さらに、現状に問題があると判断した業務の改善方法を検討し、それをほかの業務に生かす相乗効果も期待できます。
属人化の解決につながる
「属人化」とは、ある業務を特定の担当者に頼っている状態を指します。業務の標準化ができていないために引継ぎなどの場面で困ってしまう企業は少なくないでしょう。
属人化問題の解決には、業務可視化が有効です。業務可視化により、担当者のみが保有するノウハウや作業内容が明確になります。それをほかの従業員に共有することで、担当者が休んだ際の作業や退職時の引継ぎができるようになります。
業務に対する認識を合わせることでミスを防止できる
業務に関する認識のずれは、作業の巻き戻しや差し戻し、成果物のレベルダウンを引き起こす可能性があります。工程が多い作業や複数の担当者がいる業務では、注意しなければいけません。
それぞれの認識を合わせるために業務可視化が役立ちます。業務の概要・目的を示したワークフローが掲載されたマニュアルを、業務の担当者全体で共有します。それにより、業務がスムーズに進められるようになったり、成果物における質の高さを維持したりすることが可能です。
従業員を適正に評価できる
担当者の主観で人事評価を実施している場合、公平性を欠いてしまい、従業員の不満につながりやすいです。また、業務の様子を直に見られないテレワーク環境下でも適切な評価は難しいです。
業務可視化によって業務の過程が明らかになります。その結果、数値以外の評価ポイントが見つけやすくなります。これは実際のオフィスでも、テレワークでも変わりません。隠れた努力も正当に評価してもらえる環境であれば、従業員のモチベーションアップが期待できます。
業務可視化の方法
ここでは、業務可視化の方法を2つ紹介します。
表やプロセスマップ・フローチャートを作成する
業務の進捗状況や内容管理などの表を作成すると、全体像を把握するための仕組みを作れます。エクセル用のテンプレートを利用すればコストもかかりません。

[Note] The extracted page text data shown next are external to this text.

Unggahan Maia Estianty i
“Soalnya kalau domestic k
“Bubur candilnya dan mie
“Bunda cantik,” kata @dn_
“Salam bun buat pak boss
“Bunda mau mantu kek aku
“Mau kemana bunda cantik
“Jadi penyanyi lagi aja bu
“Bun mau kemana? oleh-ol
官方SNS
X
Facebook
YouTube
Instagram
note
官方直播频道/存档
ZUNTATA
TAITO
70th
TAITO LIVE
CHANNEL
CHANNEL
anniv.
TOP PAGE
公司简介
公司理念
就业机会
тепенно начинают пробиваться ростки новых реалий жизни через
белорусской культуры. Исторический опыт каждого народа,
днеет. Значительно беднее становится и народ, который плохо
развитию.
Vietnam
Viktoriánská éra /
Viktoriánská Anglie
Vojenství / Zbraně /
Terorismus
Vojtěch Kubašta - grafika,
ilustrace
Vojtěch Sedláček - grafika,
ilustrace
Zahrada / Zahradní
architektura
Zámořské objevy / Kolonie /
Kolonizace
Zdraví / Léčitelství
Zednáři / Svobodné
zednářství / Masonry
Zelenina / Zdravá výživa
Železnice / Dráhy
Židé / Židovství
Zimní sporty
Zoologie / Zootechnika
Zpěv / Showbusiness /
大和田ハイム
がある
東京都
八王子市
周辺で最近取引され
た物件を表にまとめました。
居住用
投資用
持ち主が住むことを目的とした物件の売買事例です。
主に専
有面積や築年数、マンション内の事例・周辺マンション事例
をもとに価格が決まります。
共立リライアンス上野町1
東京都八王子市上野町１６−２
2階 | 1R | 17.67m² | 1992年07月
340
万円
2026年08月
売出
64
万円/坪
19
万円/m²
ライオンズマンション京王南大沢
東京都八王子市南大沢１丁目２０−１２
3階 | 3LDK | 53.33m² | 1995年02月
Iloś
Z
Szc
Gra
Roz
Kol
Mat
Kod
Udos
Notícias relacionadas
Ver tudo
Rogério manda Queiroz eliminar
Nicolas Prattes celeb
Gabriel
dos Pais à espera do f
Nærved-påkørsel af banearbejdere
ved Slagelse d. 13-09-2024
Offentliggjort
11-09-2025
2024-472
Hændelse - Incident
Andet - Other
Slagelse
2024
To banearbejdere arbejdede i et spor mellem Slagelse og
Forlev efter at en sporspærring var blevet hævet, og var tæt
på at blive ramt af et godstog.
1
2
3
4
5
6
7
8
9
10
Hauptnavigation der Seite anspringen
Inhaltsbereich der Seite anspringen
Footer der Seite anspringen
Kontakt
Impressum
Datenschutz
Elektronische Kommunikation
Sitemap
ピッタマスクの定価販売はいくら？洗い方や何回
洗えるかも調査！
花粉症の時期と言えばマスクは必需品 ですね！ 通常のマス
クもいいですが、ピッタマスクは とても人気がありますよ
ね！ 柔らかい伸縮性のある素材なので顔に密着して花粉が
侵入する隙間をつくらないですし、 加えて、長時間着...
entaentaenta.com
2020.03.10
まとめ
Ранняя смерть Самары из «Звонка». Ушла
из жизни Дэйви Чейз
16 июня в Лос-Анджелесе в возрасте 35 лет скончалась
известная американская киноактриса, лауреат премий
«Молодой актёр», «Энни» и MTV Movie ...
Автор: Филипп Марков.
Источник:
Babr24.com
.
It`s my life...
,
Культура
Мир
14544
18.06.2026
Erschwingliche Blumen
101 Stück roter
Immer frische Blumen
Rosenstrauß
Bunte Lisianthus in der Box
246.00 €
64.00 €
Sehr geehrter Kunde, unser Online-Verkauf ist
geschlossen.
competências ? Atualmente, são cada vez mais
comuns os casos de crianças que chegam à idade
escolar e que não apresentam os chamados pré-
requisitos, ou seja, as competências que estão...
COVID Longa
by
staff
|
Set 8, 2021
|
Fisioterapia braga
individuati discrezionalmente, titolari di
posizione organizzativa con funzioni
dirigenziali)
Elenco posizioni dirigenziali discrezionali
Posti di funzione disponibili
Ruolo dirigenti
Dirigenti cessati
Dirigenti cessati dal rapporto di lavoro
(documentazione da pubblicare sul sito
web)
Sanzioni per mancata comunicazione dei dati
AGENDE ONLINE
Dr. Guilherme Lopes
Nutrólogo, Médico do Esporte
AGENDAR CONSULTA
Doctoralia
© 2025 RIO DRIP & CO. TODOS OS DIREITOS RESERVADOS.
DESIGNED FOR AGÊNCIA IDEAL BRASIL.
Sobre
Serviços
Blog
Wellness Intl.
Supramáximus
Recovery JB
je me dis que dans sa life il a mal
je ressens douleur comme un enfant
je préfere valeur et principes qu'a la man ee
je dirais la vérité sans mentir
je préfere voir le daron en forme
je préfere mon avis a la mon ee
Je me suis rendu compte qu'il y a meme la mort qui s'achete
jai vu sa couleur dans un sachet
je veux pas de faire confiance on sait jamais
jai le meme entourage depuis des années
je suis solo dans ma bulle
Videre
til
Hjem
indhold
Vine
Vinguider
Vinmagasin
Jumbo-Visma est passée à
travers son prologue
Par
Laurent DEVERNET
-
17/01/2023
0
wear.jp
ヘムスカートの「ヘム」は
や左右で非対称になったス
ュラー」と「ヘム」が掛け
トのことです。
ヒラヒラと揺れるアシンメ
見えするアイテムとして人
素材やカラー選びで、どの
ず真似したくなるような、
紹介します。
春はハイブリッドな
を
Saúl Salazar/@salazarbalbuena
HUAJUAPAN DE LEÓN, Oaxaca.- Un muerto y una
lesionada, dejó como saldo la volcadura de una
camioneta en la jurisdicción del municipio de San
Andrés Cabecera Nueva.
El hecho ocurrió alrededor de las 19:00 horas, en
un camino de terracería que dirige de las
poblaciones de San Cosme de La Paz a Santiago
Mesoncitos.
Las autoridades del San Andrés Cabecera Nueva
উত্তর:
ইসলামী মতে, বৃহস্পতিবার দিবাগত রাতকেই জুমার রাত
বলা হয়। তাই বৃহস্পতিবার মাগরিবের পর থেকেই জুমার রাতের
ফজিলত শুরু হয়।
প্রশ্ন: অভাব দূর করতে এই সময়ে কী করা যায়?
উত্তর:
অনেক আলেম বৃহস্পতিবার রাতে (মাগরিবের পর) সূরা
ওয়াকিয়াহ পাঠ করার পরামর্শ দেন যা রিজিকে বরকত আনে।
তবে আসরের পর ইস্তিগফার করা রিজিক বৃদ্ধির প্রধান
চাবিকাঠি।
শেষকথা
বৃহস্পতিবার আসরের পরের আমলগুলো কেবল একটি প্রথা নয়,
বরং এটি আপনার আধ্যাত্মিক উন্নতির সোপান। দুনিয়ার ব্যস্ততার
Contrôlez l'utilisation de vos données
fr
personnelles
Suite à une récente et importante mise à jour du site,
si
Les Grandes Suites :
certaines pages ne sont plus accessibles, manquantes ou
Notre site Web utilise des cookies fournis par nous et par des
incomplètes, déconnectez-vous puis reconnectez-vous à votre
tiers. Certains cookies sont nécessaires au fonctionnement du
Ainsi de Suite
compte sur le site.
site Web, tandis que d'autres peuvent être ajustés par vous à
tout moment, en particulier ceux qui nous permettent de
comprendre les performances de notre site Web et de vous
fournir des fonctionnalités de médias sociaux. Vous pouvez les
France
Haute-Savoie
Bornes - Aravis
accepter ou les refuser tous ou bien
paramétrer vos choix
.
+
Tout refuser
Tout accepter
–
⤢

業務の全体像を階層で図にした「プロセスマップ」や、作業の過程を流れに沿って記号で記載する「フローチャート」の活用もおすすめです。
業務可視化ツールを導入する
業務可視化ツールとは、作業の流れを図で表示してくれるシステムです。タスクの量が多い従業員が一目でわかり、業務の平準化につながります。
また、ログ収集機能によりパソコンの使用状況が把握できるという特徴もあります。業務の実態と従業員から申告された稼働時間が合致しないときは、メールなどで報告を受け取ることが可能です。業務の生産性や勤怠管理に課題を抱えている場合は、導入を検討してみるとよいでしょう。
業務可視化は自社でやりやすい方法から始めていこう!
業務可視化とは、作業の内容や手順を全従業員が把握できる状態にすることです。以下のメリットがあります。
- 業務の現状や課題点の把握
- 属人化の解決
- ミスの防止
- 適正な人事評価
下記を利用すると業務可視化に役立てられます。
- 表
- プロセスマップ
- フローチャート
- 業務可視化ツール
まずは自社に適した方法で業務可視化を実践してみてはいかがでしょうか。